The couple’s relationship is poised on tensions, beautifully observed, as masculine/ feminine, the need to assert and/or withdraw in the face of the turbulent seascape. The paradise-like destination is reached and later we learn that life goes on, there is illness and loss, and in the final section, the tone becomes movingly elegiac.
Hjelmgaard’s poems are beautifully poised, full of clear-eyed and frequently humorous observations. Her work is full of sentiment without being sentimental. We hope you enjoy your trip on A Boat Called Annalise.
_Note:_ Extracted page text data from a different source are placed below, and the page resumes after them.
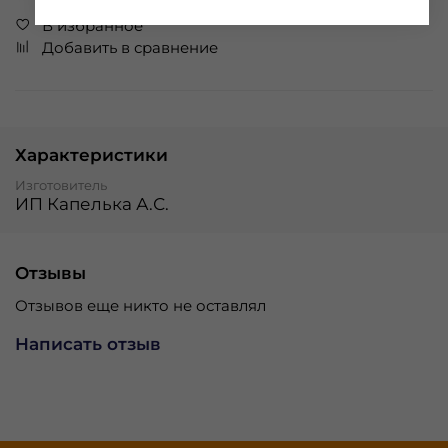
В избранное
Добавить в сравнение
Характеристики
Изготовитель
ИП Капелька А.С.
Отзывы
Отзывов еще никто не оставлял
Написать отзыв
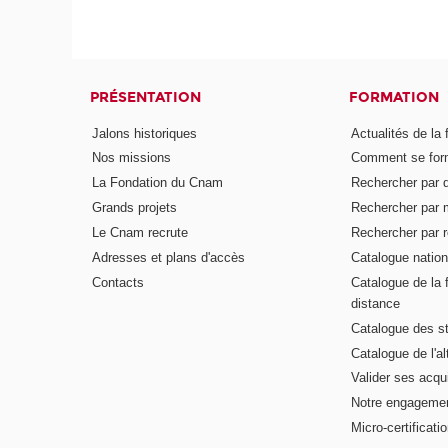
PRÉSENTATION
FORMATION
Jalons historiques
Actualités de la 
Nos missions
Comment se form
La Fondation du Cnam
Rechercher par d
Grands projets
Rechercher par 
Le Cnam recrute
Rechercher par r
Adresses et plans d'accès
Catalogue nation
Contacts
Catalogue de la 
distance
Catalogue des s
Catalogue de l'a
Valider ses acqu
Notre engagemen
Micro-certificati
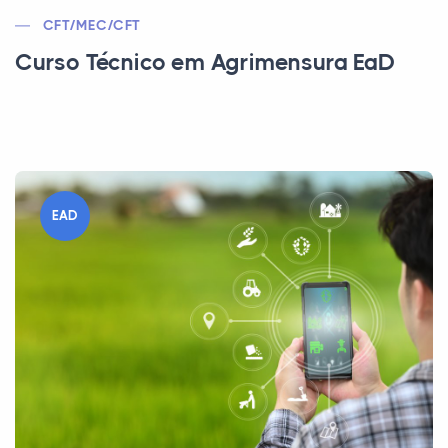
CFT/MEC/CFT
Curso Técnico em Agrimensura EaD
EAD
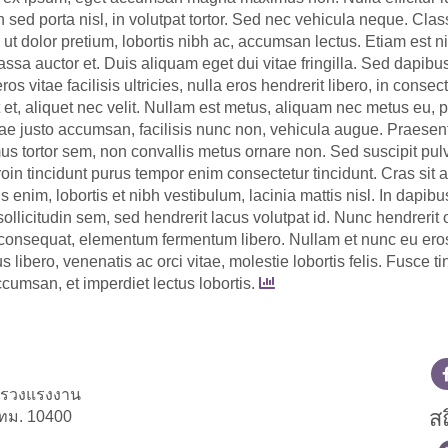
ed porta nisl, in volutpat tortor. Sed nec vehicula neque. Class 
 dolor pretium, lobortis nibh ac, accumsan lectus. Etiam est nibh
ssa auctor et. Duis aliquam eget dui vitae fringilla. Sed dapibu
s vitae facilisis ultricies, nulla eros hendrerit libero, in consec
et et, aliquet nec velit. Nullam est metus, aliquam nec metus eu
itae justo accumsan, facilisis nunc non, vehicula augue. Praesent
mus tortor sem, non convallis metus ornare non. Sed suscipit pul
Proin tincidunt purus tempor enim consectetur tincidunt. Cras si
 enim, lobortis et nibh vestibulum, lacinia mattis nisl. In dapibu
ollicitudin sem, sed hendrerit lacus volutpat id. Nunc hendrerit 
tus consequat, elementum fermentum libero. Nullam et nunc eu 
tus libero, venenatis ac orci vitae, molestie lobortis felis. Fusce
cumsan, et imperdiet lectus lobortis.
ทรวงแรงงาน
สถ
ทม. 10400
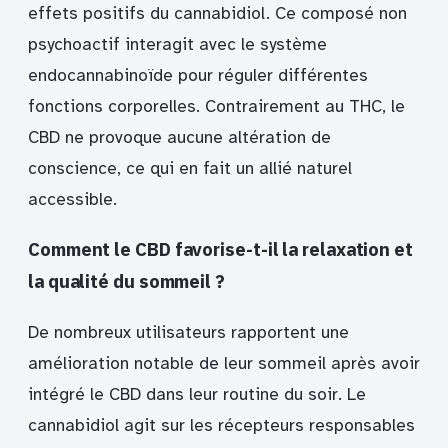
effets positifs du cannabidiol. Ce composé non
psychoactif interagit avec le système
endocannabinoïde pour réguler différentes
fonctions corporelles. Contrairement au THC, le
CBD ne provoque aucune altération de
conscience, ce qui en fait un allié naturel
accessible.
Comment le CBD favorise-t-il la relaxation et
la qualité du sommeil ?
De nombreux utilisateurs rapportent une
amélioration notable de leur sommeil après avoir
intégré le CBD dans leur routine du soir. Le
cannabidiol agit sur les récepteurs responsables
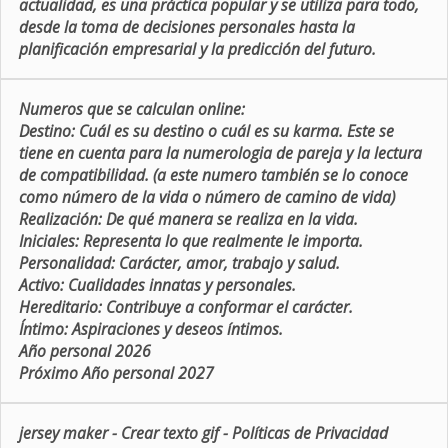
actualidad, es una práctica popular y se utiliza para todo,
desde la toma de decisiones personales hasta la
planificación empresarial y la predicción del futuro.
Numeros que se calculan online:
Destino:
Cuál es su destino o cuál es su karma. Este se
tiene en cuenta para la numerologia de pareja y la lectura
de compatibilidad. (a este numero también se lo conoce
como número de la vida o número de camino de vida)
Realización:
De qué manera se realiza en la vida.
Iniciales:
Representa lo que realmente le importa.
Personalidad:
Carácter, amor, trabajo y salud.
Activo:
Cualidades innatas y personales.
Hereditario:
Contribuye a conformar el carácter.
Íntimo:
Aspiraciones y deseos íntimos.
Año personal 2026
Próximo Año personal 2027
jersey maker
-
Crear texto gif
-
Políticas de Privacidad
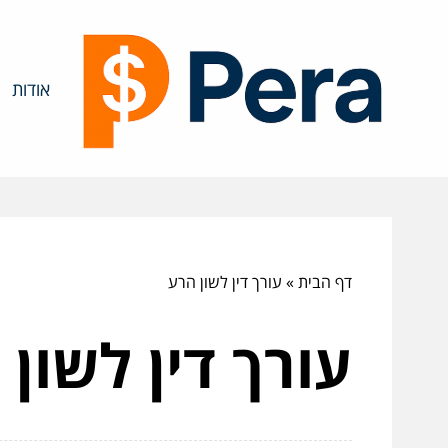
אודות
דף הבית
»
עורך דין לשון הרע
עורך דין לשון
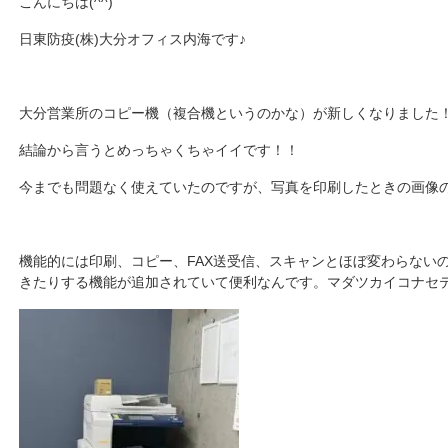
こんにちは(^^)
日東防疫(株)大分オフィス内海です♪
大分営業所のコピー機（複合機というのかな）が新しくなりました
結論から言うとめっちゃくちゃイイです！！
今までも問題なく使えていたのですが、写真を印刷したときの画像
機能的には印刷、コピー、FAX送受信、スキャンとほぼ変わらない
きたりする機能が追加されていて便利なんです。マダツカイコナセ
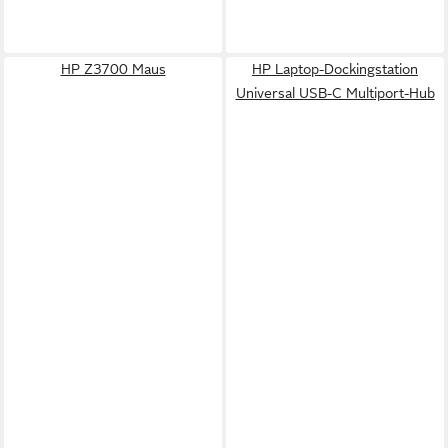
HP Z3700 Maus
HP Laptop-Dockingstation
Universal USB-C Multiport-Hub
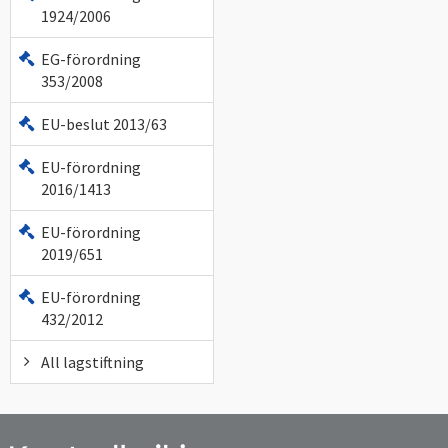
1924/2006
EG-förordning
353/2008
EU-beslut 2013/63
EU-förordning
2016/1413
EU-förordning
2019/651
EU-förordning
432/2012
All lagstiftning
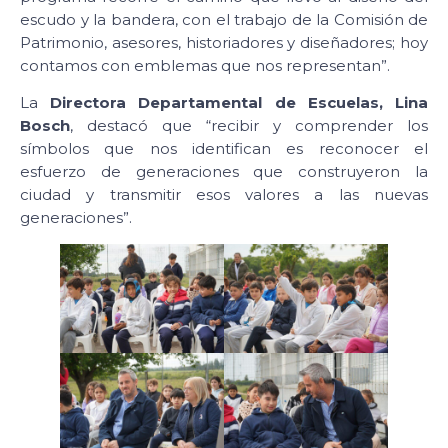
escudo y la bandera, con el trabajo de la Comisión de
Patrimonio, asesores, historiadores y diseñadores; hoy
contamos con emblemas que nos representan”.
La
Directora Departamental de Escuelas, Lina
Bosch
, destacó que “recibir y comprender los
símbolos que nos identifican es reconocer el
esfuerzo de generaciones que construyeron la
ciudad y transmitir esos valores a las nuevas
generaciones”.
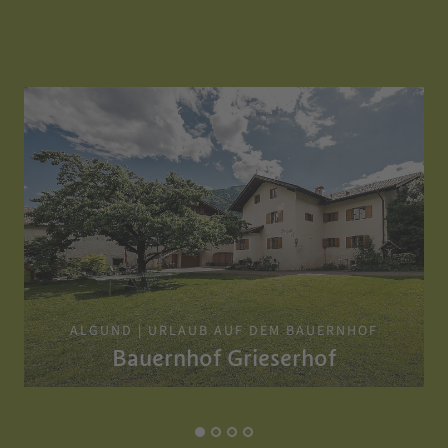
ALGUND | URLAUB AUF DEM BAUERNHOF
Bauernhof Grieserhof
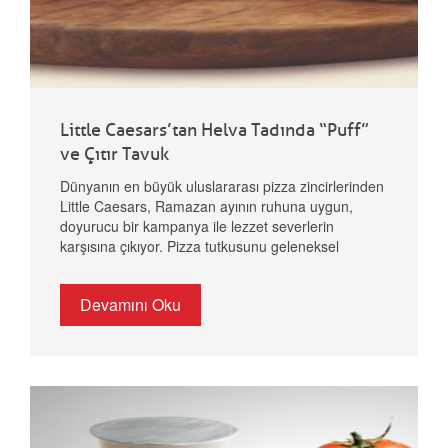
Little Caesars’tan Helva Tadında “Puff”
ve Çıtır Tavuk
Dünyanın en büyük uluslararası pizza zincirlerinden
Little Caesars, Ramazan ayının ruhuna uygun,
doyurucu bir kampanya ile lezzet severlerin
karşısına çıkıyor. Pizza tutkusunu geleneksel
Ramazan pidesi formuyla birleştiren Pide de Pizza
‘Pastırmalı Karışık’, bu yıl iftar sofralarının yıldızı
Devamını Oku
olmaya aday.
Geleneksel Tahin Helvası Modern
"Puff" Formunda
Little Caesars’ın bu yıla özel
hazırladığı en dikkat çekici yenilik olan Helva Puffs,
ustalıkla hazırlanan bir lezzet sentezi sunuyor.
Hazırlık aşamasında titizlikle açılan taze hamurlar
içerisine, geleneksel lezzeti korumak adına
doğranmış tahinli helvalar yerleştiriliyor. Bu lezzet
yolculuğu sadece helva ile sınırlı kalmıyor; helvaların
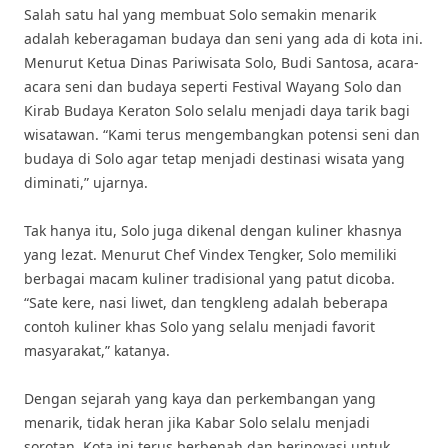
Salah satu hal yang membuat Solo semakin menarik
adalah keberagaman budaya dan seni yang ada di kota ini.
Menurut Ketua Dinas Pariwisata Solo, Budi Santosa, acara-
acara seni dan budaya seperti Festival Wayang Solo dan
Kirab Budaya Keraton Solo selalu menjadi daya tarik bagi
wisatawan. “Kami terus mengembangkan potensi seni dan
budaya di Solo agar tetap menjadi destinasi wisata yang
diminati,” ujarnya.
Tak hanya itu, Solo juga dikenal dengan kuliner khasnya
yang lezat. Menurut Chef Vindex Tengker, Solo memiliki
berbagai macam kuliner tradisional yang patut dicoba.
“Sate kere, nasi liwet, dan tengkleng adalah beberapa
contoh kuliner khas Solo yang selalu menjadi favorit
masyarakat,” katanya.
Dengan sejarah yang kaya dan perkembangan yang
menarik, tidak heran jika Kabar Solo selalu menjadi
sorotan. Kota ini terus berbenah dan berinovasi untuk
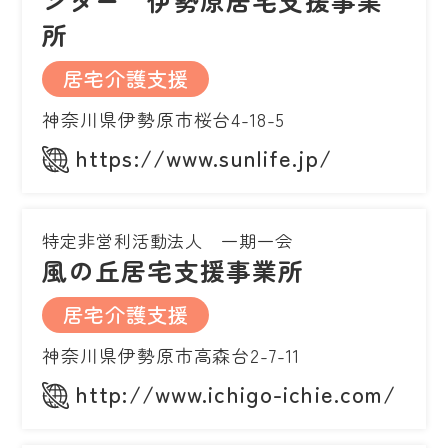
所
居宅介護支援
神奈川県伊勢原市桜台4-18-5
https://www.sunlife.jp/
特定非営利活動法人 一期一会
風の丘居宅支援事業所
居宅介護支援
神奈川県伊勢原市高森台2-7-11
http://www.ichigo-ichie.com/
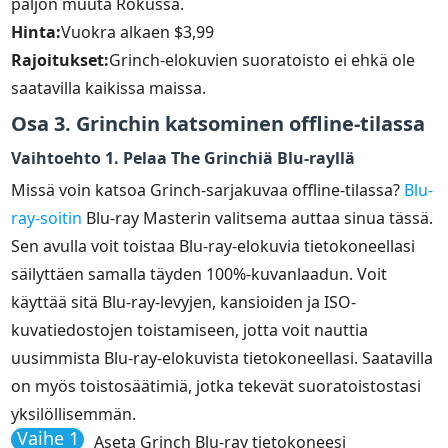
paljon muuta Rokussa.
Hinta:
Vuokra alkaen $3,99
Rajoitukset:
Grinch-elokuvien suoratoisto ei ehkä ole
saatavilla kaikissa maissa.
Osa 3. Grinchin katsominen offline-tilassa
Vaihtoehto 1. Pelaa The Grinchiä Blu-rayllä
Missä voin katsoa Grinch-sarjakuvaa offline-tilassa?
Blu-
ray-soitin
Blu-ray Masterin valitsema auttaa sinua tässä.
Sen avulla voit toistaa Blu-ray-elokuvia tietokoneellasi
säilyttäen samalla täyden 100%-kuvanlaadun. Voit
käyttää sitä Blu-ray-levyjen, kansioiden ja ISO-
kuvatiedostojen toistamiseen, jotta voit nauttia
uusimmista Blu-ray-elokuvista tietokoneellasi. Saatavilla
on myös toistosäätimiä, jotka tekevät suoratoistostasi
yksilöllisemmän.
Vaihe 1
Aseta Grinch Blu-ray tietokoneesi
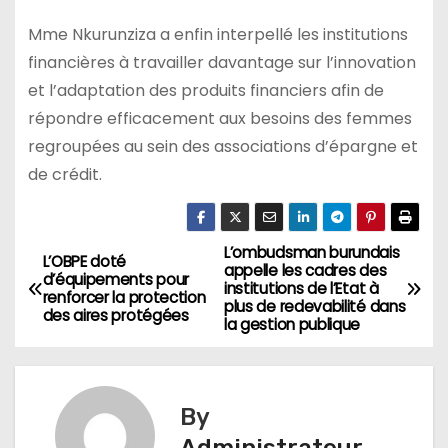
Mme Nkurunziza a enfin interpellé les institutions
financières à travailler davantage sur l’innovation
et l’adaptation des produits financiers afin de
répondre efficacement aux besoins des femmes
regroupées au sein des associations d’épargne et
de crédit.
L’ombudsman burundais
Navigation
L’OBPE doté
appelle les cadres des
d’équipements pour
institutions de l’Etat à
de
renforcer la protection
plus de redevabilité dans
des aires protégées
la gestion publique
l’article
By
Administrateur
8. Murder at the Star:Who Killed Thomas Thomas?, Steve Adams
The murder of God-fearing, bible-quoting, partially deaf Thomas Thomas at the branch of Star Stores he managed in Garnant, South Wales has remained an unsolved mystery since it happened in 1921. His body was found on the morning of Sunday February 13th, his head smashed, his throat cut and with a stab wound to the stomach, any of which could have killed him. Over £126 was missing from the store safe, yet there were oddities about the attack which suggested this was more than a robbery that went tragically wrong: Thomas had been gagged with cheese, and there was no tear in his trousers, shirt and waistcoat above the stab wound. What circumstances could explain these things?
Garnant was in shock, and Scotland Yard arrived in the form of DI George Nicholls. A number of suspects were identified but none seemed to have the telling combination of motive and opportunity. Despite the expertise of Nicholls the case was eventually abandoned and the killer’s secret died with him.
Until now. In classic cold case fashion journalist Steve Adams’s extensive researches have finally identified the killer, who is revealed at the end of the book, after a thorough reconstruction of the murder and the subsequent investigation.
9. The Way the Crocodile Taught Me, Katrina Naomi
Katrina Naomi’s new poetry collection, The Way the Crocodile Taught Me, is a heartfelt and tragi-comic portrayal of a fraught childhood and adolescence. Central to the book are two sequences: one about an awful stepfather, and the other about a kindly but also comically old-fashioned grandmother. A mother appears, distant, glamorous as a film star. An absent father is also a dream: “After my father left, I grew/ a battery of hearts,/ felt each of them beat,/ like doves in a casket/”. These family poems are both heartbreaking and often hilarious, sometimes both at once as in ‘Portrait of my Stepfather as a Xmas Tree’.
10. The World, The Lizard and Me, Gil Courtemanche
A novel of testament to the children caught up in the civil wars of Central Africa, The World, the Lizard and Me follows criminal investigator Claude Tremblay as he pursues a warlord charged with creating child soldiers in the Congo.
Defeated in court by a legal technicality, Claude abandons his usual professional detachment and decides to act alone. He finds himself in the growing chaos of the mining town of Bunia, searching for more evidence and eventually encountering Kabanga. Pitched from distant observation into the grim reality of an African power struggle, he is confronted by a form of justice different from any he has experienced before. He also encounters at first hand the results of the inhumanity of the lives of child soldiers, and is forced to reconsider the nature of love and the notion of normality.